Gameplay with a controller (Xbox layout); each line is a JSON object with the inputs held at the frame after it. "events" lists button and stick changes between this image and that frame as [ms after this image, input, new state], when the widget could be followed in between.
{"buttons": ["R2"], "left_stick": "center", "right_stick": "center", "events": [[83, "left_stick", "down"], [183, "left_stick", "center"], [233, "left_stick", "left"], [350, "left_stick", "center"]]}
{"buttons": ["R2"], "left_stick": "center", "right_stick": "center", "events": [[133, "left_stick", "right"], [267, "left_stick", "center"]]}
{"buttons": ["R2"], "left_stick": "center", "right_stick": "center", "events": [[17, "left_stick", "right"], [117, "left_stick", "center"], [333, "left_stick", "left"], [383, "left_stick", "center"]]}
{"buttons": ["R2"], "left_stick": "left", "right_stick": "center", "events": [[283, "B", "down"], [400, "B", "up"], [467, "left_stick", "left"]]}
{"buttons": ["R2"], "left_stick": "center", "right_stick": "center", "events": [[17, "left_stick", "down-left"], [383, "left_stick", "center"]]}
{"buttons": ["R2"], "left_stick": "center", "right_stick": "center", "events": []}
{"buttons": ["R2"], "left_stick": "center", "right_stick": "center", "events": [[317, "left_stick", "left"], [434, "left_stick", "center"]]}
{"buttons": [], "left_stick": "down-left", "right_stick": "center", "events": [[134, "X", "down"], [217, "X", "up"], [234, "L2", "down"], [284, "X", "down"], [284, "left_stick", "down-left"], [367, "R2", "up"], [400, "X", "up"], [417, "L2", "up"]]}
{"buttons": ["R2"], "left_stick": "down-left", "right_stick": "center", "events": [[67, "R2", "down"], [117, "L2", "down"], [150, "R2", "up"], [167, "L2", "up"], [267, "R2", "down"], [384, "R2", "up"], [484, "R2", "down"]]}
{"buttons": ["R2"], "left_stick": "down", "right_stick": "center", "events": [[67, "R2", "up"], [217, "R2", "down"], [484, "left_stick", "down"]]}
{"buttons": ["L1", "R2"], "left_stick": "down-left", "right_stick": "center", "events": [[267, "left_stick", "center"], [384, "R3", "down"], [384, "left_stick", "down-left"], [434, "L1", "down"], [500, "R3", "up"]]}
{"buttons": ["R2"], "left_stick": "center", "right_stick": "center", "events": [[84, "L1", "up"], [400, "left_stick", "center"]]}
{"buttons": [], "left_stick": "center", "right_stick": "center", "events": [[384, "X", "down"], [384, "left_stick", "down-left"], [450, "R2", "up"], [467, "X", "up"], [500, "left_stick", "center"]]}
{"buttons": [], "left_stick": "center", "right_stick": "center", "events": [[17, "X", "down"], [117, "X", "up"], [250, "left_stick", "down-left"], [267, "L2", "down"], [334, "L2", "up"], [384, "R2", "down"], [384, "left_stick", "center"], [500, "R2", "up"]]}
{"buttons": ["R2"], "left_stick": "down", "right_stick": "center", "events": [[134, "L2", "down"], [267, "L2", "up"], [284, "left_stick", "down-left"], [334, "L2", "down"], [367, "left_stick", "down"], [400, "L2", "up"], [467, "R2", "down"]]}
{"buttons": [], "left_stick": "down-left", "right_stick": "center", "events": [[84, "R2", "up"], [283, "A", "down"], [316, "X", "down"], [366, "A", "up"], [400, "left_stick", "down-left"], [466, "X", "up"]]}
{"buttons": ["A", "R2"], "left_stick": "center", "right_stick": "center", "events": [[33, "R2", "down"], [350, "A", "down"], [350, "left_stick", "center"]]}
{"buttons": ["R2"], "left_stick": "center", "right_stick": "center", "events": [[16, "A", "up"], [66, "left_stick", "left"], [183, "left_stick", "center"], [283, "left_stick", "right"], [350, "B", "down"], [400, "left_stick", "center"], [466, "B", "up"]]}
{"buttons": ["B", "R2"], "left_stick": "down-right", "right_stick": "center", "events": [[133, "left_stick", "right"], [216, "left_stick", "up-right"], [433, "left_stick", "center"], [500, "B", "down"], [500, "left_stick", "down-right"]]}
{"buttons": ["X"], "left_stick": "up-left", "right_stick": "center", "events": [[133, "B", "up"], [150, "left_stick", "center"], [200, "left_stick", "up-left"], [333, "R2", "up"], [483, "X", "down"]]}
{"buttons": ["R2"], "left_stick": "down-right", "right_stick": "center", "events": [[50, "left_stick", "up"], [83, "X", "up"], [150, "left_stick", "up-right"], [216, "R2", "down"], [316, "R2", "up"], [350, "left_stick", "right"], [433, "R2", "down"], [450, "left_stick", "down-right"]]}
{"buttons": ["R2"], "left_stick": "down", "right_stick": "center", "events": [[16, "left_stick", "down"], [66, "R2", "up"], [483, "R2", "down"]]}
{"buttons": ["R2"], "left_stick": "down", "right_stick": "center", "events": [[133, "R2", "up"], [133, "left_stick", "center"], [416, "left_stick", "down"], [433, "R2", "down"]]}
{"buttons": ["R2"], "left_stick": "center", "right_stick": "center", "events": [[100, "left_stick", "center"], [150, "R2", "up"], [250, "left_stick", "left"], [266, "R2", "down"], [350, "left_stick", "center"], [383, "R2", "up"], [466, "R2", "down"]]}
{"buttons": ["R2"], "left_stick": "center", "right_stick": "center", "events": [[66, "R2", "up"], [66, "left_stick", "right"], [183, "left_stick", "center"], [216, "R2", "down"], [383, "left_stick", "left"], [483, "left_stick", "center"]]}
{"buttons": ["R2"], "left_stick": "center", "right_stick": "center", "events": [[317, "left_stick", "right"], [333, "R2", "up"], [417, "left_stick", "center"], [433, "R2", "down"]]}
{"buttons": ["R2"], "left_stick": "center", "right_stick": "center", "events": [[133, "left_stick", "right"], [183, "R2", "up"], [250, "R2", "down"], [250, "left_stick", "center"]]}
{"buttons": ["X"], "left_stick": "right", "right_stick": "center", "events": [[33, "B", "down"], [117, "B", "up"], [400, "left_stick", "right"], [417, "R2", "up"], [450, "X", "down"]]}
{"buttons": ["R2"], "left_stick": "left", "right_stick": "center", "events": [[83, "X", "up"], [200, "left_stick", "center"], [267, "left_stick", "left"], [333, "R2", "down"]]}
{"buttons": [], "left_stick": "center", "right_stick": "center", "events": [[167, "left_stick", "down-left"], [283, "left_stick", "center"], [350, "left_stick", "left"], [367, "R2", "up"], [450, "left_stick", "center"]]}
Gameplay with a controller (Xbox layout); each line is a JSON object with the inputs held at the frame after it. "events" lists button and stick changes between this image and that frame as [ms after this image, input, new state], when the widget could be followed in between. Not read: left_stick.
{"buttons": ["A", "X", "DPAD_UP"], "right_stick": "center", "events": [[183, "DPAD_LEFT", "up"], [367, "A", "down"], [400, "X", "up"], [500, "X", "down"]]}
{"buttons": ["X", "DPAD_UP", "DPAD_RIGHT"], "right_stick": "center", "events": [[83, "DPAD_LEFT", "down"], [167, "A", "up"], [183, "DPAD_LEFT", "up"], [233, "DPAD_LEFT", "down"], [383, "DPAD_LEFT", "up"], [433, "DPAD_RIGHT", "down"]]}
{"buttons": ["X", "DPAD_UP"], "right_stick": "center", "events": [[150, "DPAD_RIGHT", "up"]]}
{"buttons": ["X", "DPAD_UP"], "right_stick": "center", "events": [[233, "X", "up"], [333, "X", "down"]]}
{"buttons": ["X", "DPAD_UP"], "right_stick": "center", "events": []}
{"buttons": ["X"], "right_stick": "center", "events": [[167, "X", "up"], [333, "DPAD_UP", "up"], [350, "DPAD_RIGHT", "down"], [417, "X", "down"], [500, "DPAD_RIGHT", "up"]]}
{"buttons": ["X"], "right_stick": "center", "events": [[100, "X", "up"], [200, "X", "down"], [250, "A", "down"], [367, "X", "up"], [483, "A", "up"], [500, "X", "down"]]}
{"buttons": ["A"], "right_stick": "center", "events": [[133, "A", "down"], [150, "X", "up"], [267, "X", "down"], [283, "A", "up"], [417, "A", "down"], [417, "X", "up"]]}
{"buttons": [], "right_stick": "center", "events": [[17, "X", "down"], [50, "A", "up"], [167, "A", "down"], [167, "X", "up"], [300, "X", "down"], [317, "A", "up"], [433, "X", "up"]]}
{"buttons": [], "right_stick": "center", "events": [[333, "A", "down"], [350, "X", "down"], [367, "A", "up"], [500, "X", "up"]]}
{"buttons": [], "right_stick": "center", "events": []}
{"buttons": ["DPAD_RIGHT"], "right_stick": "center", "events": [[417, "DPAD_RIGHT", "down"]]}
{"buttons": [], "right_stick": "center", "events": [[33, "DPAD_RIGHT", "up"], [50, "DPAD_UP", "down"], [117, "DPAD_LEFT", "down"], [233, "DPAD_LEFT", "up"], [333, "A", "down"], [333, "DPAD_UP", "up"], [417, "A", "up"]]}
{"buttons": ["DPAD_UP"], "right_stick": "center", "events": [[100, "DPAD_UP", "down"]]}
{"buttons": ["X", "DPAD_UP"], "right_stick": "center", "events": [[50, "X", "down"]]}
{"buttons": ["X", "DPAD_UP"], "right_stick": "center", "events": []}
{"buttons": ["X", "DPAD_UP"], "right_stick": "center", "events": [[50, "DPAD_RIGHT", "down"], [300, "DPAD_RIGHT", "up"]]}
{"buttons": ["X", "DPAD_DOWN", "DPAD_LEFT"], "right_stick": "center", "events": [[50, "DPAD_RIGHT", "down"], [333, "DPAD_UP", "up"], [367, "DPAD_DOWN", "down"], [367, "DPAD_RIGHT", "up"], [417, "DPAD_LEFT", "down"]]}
========================================
#### [Problem details]
Which lines in the listing above include the string "controller"? Copy each of them.

#### [Output]
Gameplay with a controller (Xbox layout); each line is a JSON object with the inputs held at the frame after it. "events" lists button and stick changes between this image and that frame as [ms after this image, input, new state], when the widget could be followed in between.
Gameplay with a controller (Xbox layout); each line is a JSON object with the inputs held at the frame after it. "events" lists button and stick changes between this image and that frame as [ms after this image, input, new state], when the widget could be followed in between. Not read: left_stick.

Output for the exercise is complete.